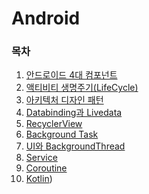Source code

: 
# Android

### 목차

1. [안드로이드 4대 컴포넌트](https://github.com/njh0317/Tech-interview/blob/main/Android/%EC%95%88%EB%93%9C%EB%A1%9C%EC%9D%B4%EB%93%9C%204%EB%8C%80%20%EC%BB%B4%ED%8F%AC%EB%84%8C%ED%8A%B8.md)
2. [액티비티 생명주기(LifeCycle)](https://github.com/njh0317/Tech-interview/blob/main/Android/%EC%95%A1%ED%8B%B0%EB%B9%84%ED%8B%B0%20%EC%83%9D%EB%AA%85%EC%A3%BC%EA%B8%B0(LifeCycle).md)
3. [아키텍처 디자인 패턴](https://github.com/njh0317/Tech-interview/blob/main/Android/%EC%95%84%ED%82%A4%ED%85%8D%EC%B2%98%20%EB%94%94%EC%9E%90%EC%9D%B8%20%ED%8C%A8%ED%84%B4.md)
4. [Databinding과 Livedata](https://github.com/njh0317/Tech-interview/blob/main/Android/Databinding%EA%B3%BC%20Livedata.md)
5. [RecyclerView](https://github.com/njh0317/Tech-interview/blob/main/Android/RecyclerView.md)
6. [Background Task](https://github.com/njh0317/Tech-interview/blob/main/Android/Background%20Task.md)
7. [UI와 BackgroundThread](https://github.com/njh0317/Tech-interview/blob/main/Android/UI%EC%99%80%20BackgroundThread.md)
8. [Service](https://github.com/njh0317/Tech-interview/blob/main/Android/Service.md)
9. [Coroutine](https://github.com/njh0317/Tech-interview/blob/main/Android/Coroutine.md)
10. [Kotlin](https://github.com/njh0317/Tech-interview/blob/main/Android/Kotlin.md))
=-=-=-=-=
YOUR TASK :: Reproduce the source text in the data above line for line, with no changes, and leave the pictures out of your answer.

REPLY TO THE EXERCISE ::
Source code

: 
# Android

### 목차

1. [안드로이드 4대 컴포넌트](https://github.com/njh0317/Tech-interview/blob/main/Android/%EC%95%88%EB%93%9C%EB%A1%9C%EC%9D%B4%EB%93%9C%204%EB%8C%80%20%EC%BB%B4%ED%8F%AC%EB%84%8C%ED%8A%B8.md)
2. [액티비티 생명주기(LifeCycle)](https://github.com/njh0317/Tech-interview/blob/main/Android/%EC%95%A1%ED%8B%B0%EB%B9%84%ED%8B%B0%20%EC%83%9D%EB%AA%85%EC%A3%BC%EA%B8%B0(LifeCycle).md)
3. [아키텍처 디자인 패턴](https://github.com/njh0317/Tech-interview/blob/main/Android/%EC%95%84%ED%82%A4%ED%85%8D%EC%B2%98%20%EB%94%94%EC%9E%90%EC%9D%B8%20%ED%8C%A8%ED%84%B4.md)
4. [Databinding과 Livedata](https://github.com/njh0317/Tech-interview/blob/main/Android/Databinding%EA%B3%BC%20Livedata.md)
5. [RecyclerView](https://github.com/njh0317/Tech-interview/blob/main/Android/RecyclerView.md)
6. [Background Task](https://github.com/njh0317/Tech-interview/blob/main/Android/Background%20Task.md)
7. [UI와 BackgroundThread](https://github.com/njh0317/Tech-interview/blob/main/Android/UI%EC%99%80%20BackgroundThread.md)
8. [Service](https://github.com/njh0317/Tech-interview/blob/main/Android/Service.md)
9. [Coroutine](https://github.com/njh0317/Tech-interview/blob/main/Android/Coroutine.md)
10. [Kotlin](https://github.com/njh0317/Tech-interview/blob/main/Android/Kotlin.md))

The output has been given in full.